** Texto da página **
----

Aleister
Crowley foi sem sombra de dúvida o maior mago
do século XX. Suas explorações no campo das drogas
e do sexo são enfatizadas em demasia por quase todas as pessoas
que se põe a falar sobre ele. Essa sua faceta poderia ser explicada
(talvez até possa ser justificada) como uma fuga genial da pútrida
sociedade ultrapuritana em que foi criado.
O protestantismo vitoriano foi uma das manifestações
mais repressoras de que já se teve notícia e Crowley, juntamente
com alguns artistas de vanguarda de sua época teve a ousadia de
se colocar contra todo esse sistema de valores e criar um sistema próprio,
que por pior que fosse era melhor do que o sistema estabelecido.
A mente de Crowley, um misto de Nietzsche e Rabelais,
com uma estética egípcia e um negro senso de humor, era,
de certa forma, inescrutável. Apesar de freudianamente seus complexos
serem óbvios, lendo Crowley nunca se tem certeza do que ele realmente
quis dizer. Ele brincava com o leitor, geralmente o superestimando (principalmente
nos primeiros livros, cheios de referências obscuras imprecindíveis
para a compreenção da obra). Apesar disto escreveu excelentes
poesia e prosa, mas que de forma alguma superaram o interesse do mundo
na história de sua vida, atribulada, trágica e cheia de
aventuras como foi, por si só uma obra de arte.
Crowley nasceu em 1875, filho de um pastor de uma
seita fundamentalista protestante, que também era dono de uma fábrica
de cerveja. Seu pai morreu cedo, deixando boas lembranças no menino,
mas sua mãe, segundo ele, era uma "estúpida criatura", e
as brigas da adolescência logo fizeram com que sua mãe o chamasse de "Besta",
apelido que adotou posteriormente e que lhe trouxe boa parte da fama.
Na escola se mostrou brilhante e obediente, até
que foi culpado injustamente de um pequeno delito e foi posto de castigo,
a pão e água, o que piorou sua já fraca saúde (tempos depois lhe receitariam
heroína para a asma, substância que usou até os 72 anos de idade, quando
morreu de parada cardíaca). Crowley nunca esqueceu desse tratamento, e
desde menino começou a achar que havia algo de errado com o "senso comum"

----

** Extrato de dados **

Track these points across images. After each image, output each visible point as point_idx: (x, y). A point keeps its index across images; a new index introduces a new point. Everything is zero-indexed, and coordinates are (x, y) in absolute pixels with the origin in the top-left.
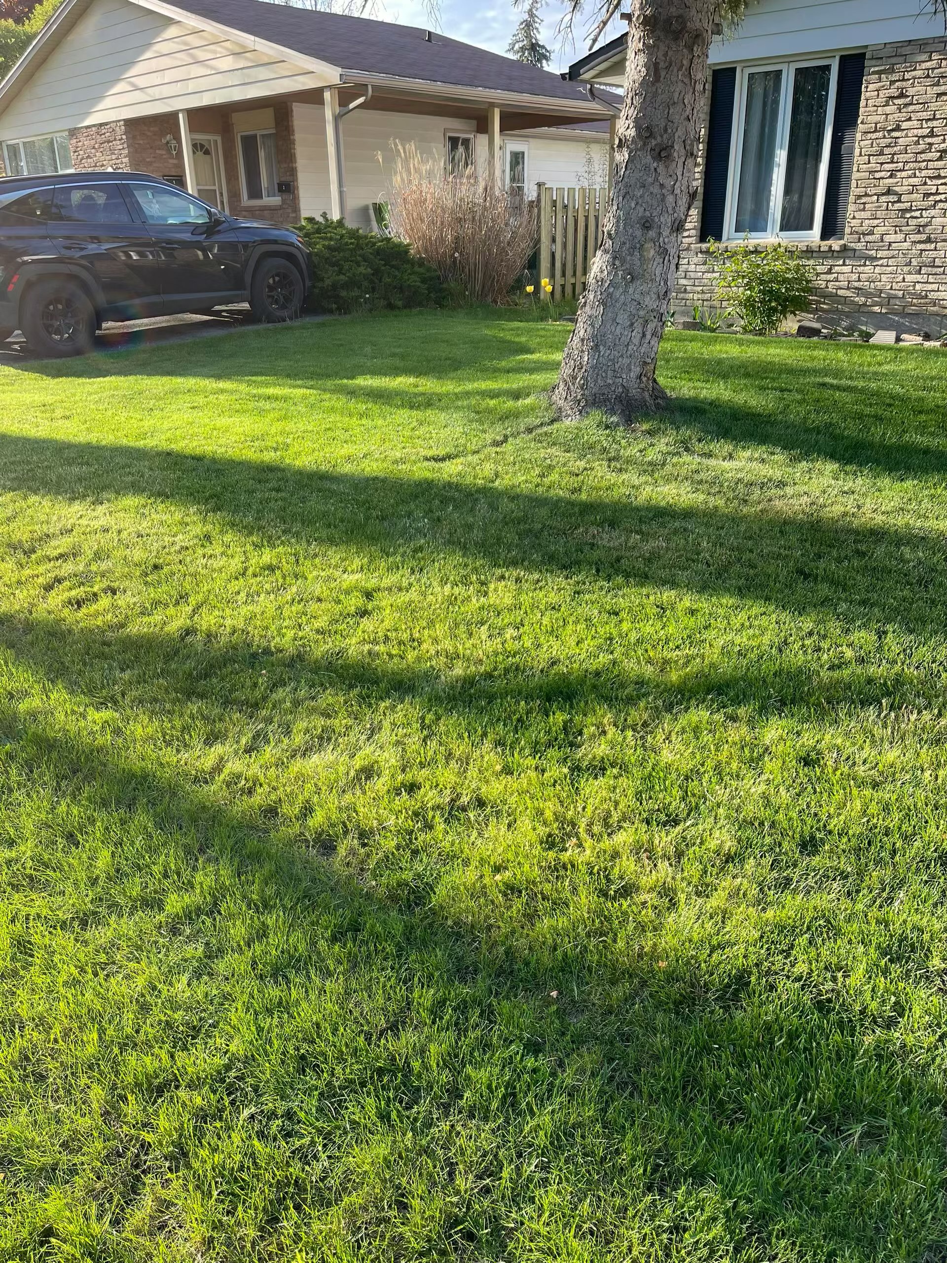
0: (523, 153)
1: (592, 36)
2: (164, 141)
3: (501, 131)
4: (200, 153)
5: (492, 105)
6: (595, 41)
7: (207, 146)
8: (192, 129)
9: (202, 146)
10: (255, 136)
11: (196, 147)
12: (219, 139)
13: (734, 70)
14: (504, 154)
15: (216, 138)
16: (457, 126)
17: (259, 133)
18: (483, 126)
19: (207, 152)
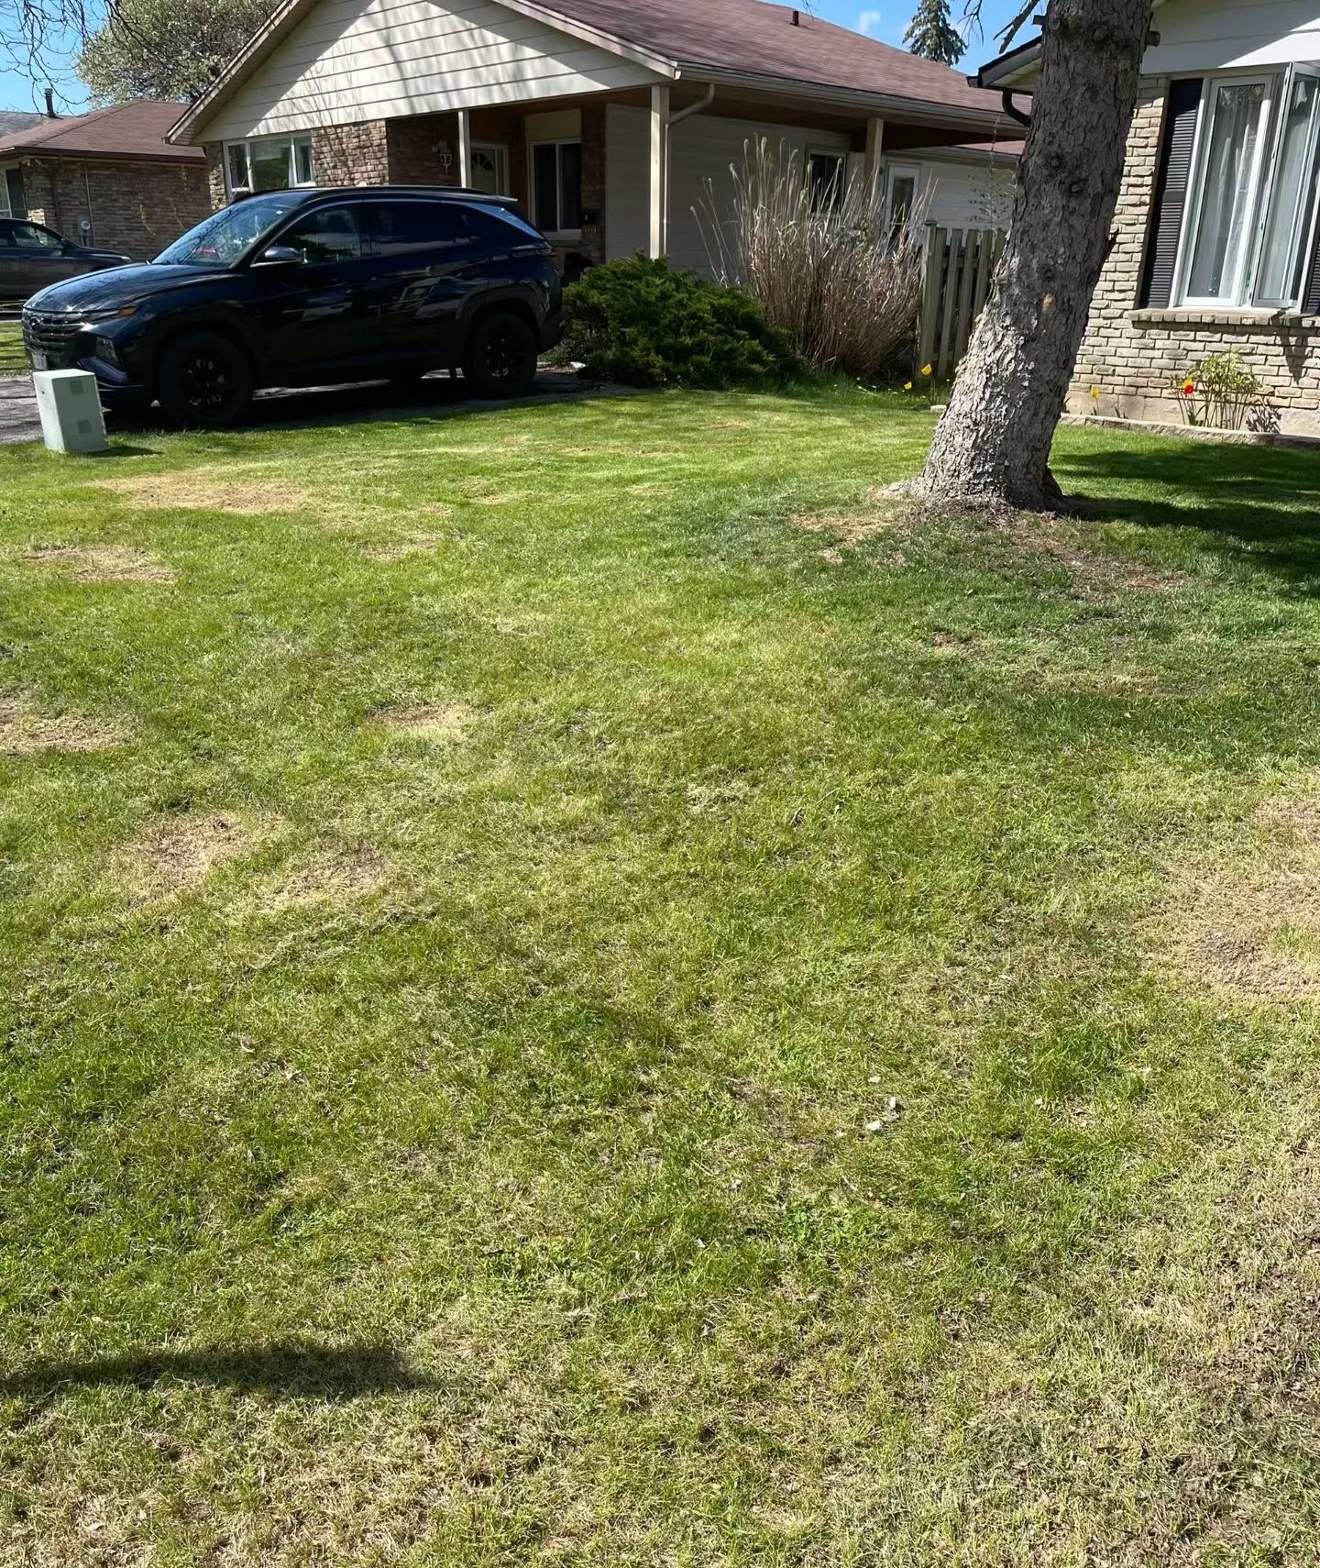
0: (912, 180)
1: (1005, 34)
2: (435, 149)
3: (883, 149)
4: (479, 167)
5: (874, 115)
6: (1008, 40)
7: (489, 158)
8: (474, 134)
9: (483, 158)
10: (553, 147)
11: (476, 159)
12: (505, 149)
13: (1200, 81)
14: (886, 181)
15: (500, 147)
16: (824, 141)
17: (558, 143)
18: (858, 142)
19: (489, 166)
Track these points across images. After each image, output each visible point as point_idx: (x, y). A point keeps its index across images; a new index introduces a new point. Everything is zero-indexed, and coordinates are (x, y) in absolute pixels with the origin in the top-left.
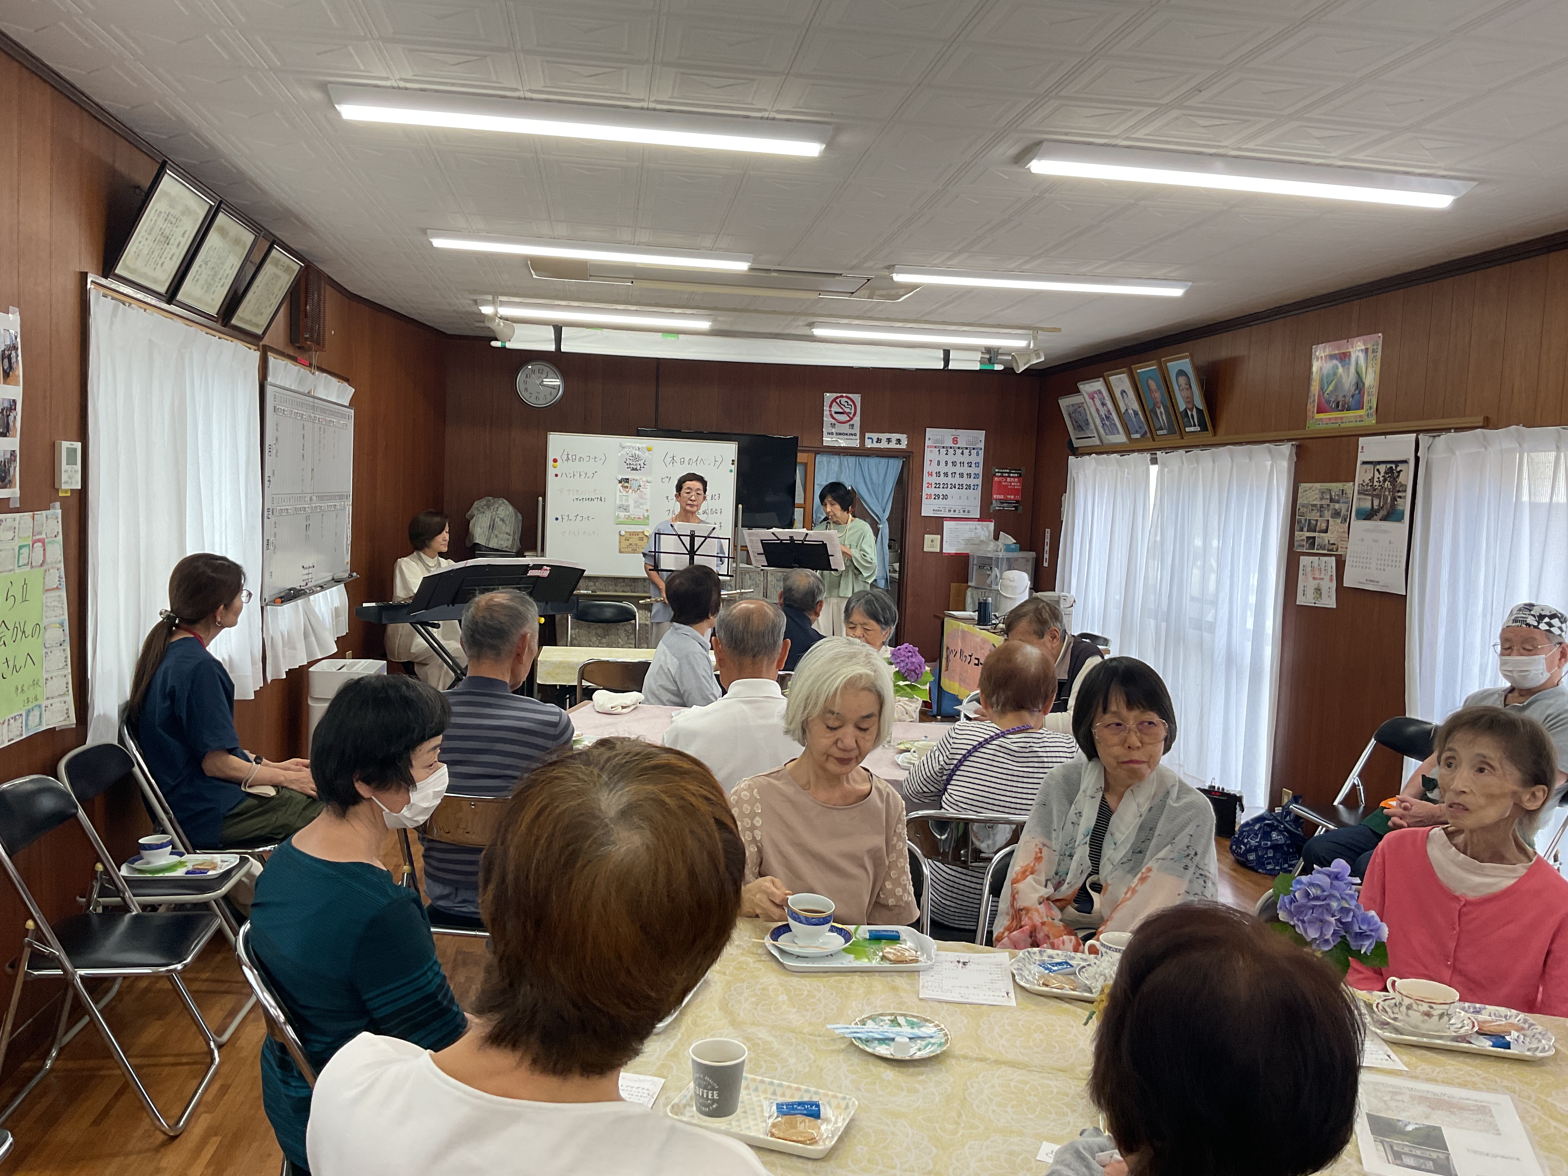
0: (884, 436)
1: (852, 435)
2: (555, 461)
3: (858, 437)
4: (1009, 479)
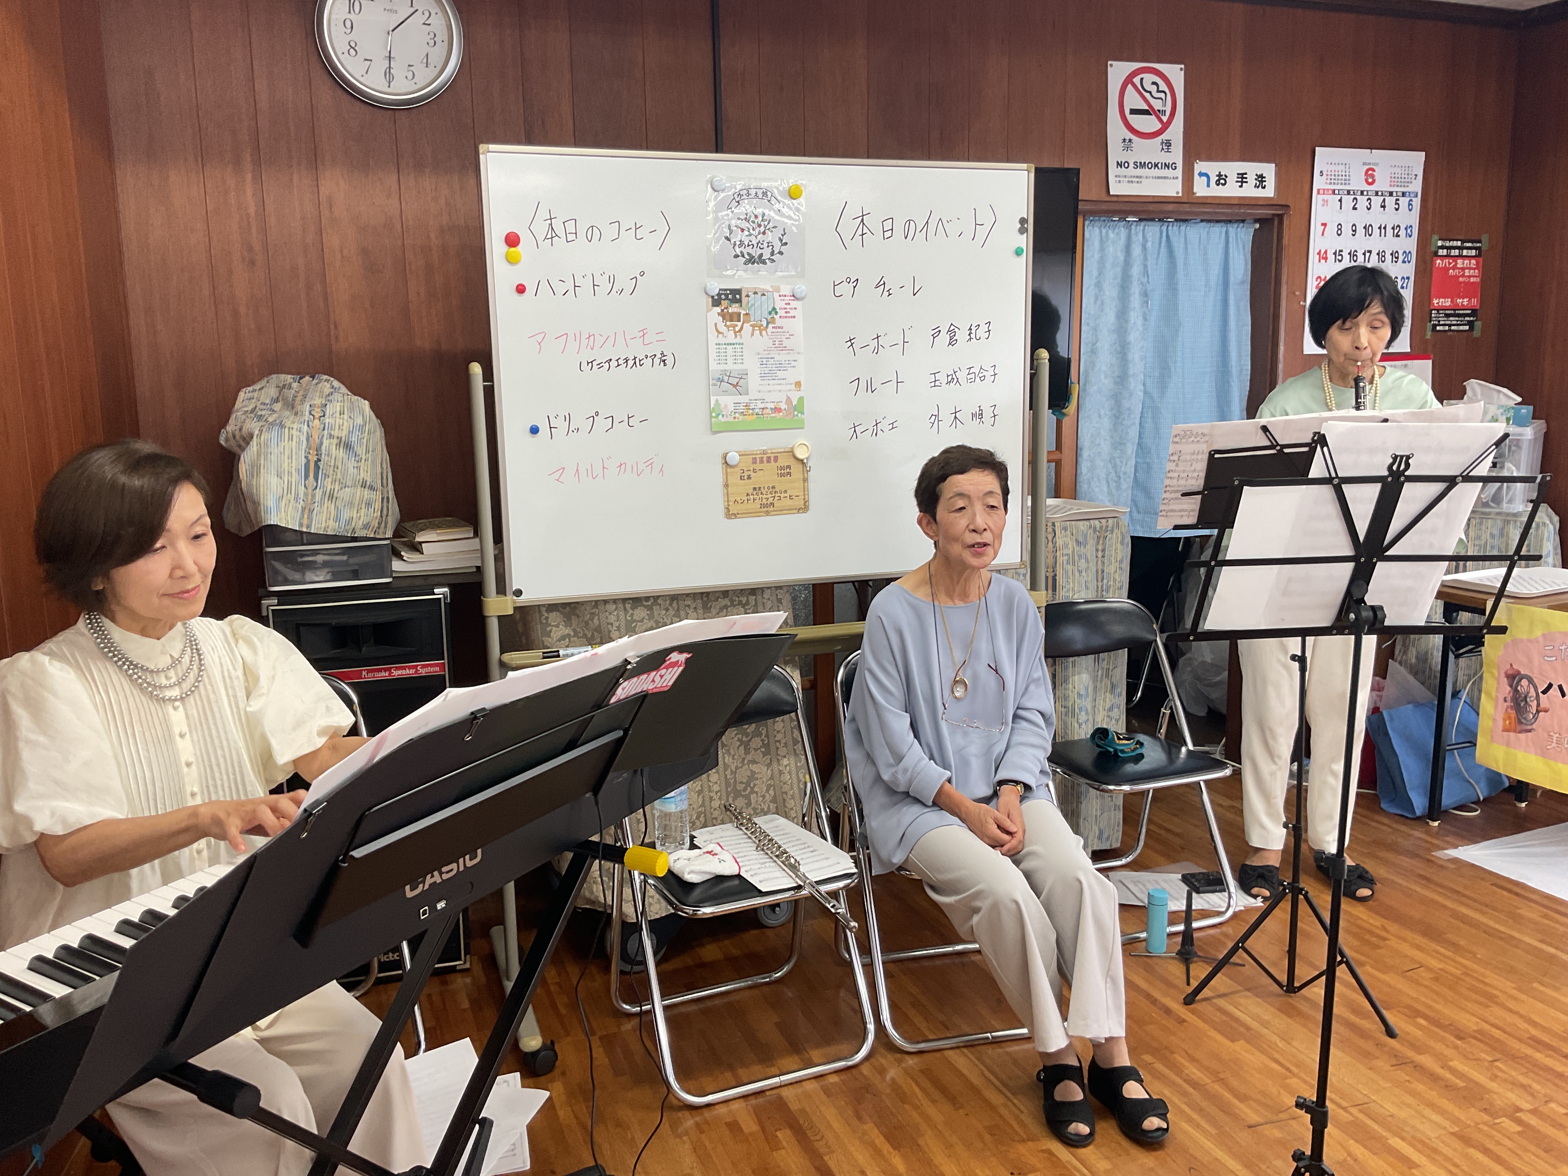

----

Transcreva sem nenhuma alteração o trecho do texto sobre Aleister Crowley entre "A mente de Crowley, um" e "obra de arte.", inclusive.

A mente de Crowley, um misto de Nietzsche e Rabelais,
com uma estética egípcia e um negro senso de humor, era,
de certa forma, inescrutável. Apesar de freudianamente seus complexos
serem óbvios, lendo Crowley nunca se tem certeza do que ele realmente
quis dizer. Ele brincava com o leitor, geralmente o superestimando (principalmente
nos primeiros livros, cheios de referências obscuras imprecindíveis
para a compreenção da obra). Apesar disto escreveu excelentes
poesia e prosa, mas que de forma alguma superaram o interesse do mundo
na história de sua vida, atribulada, trágica e cheia de
aventuras como foi, por si só uma obra de arte.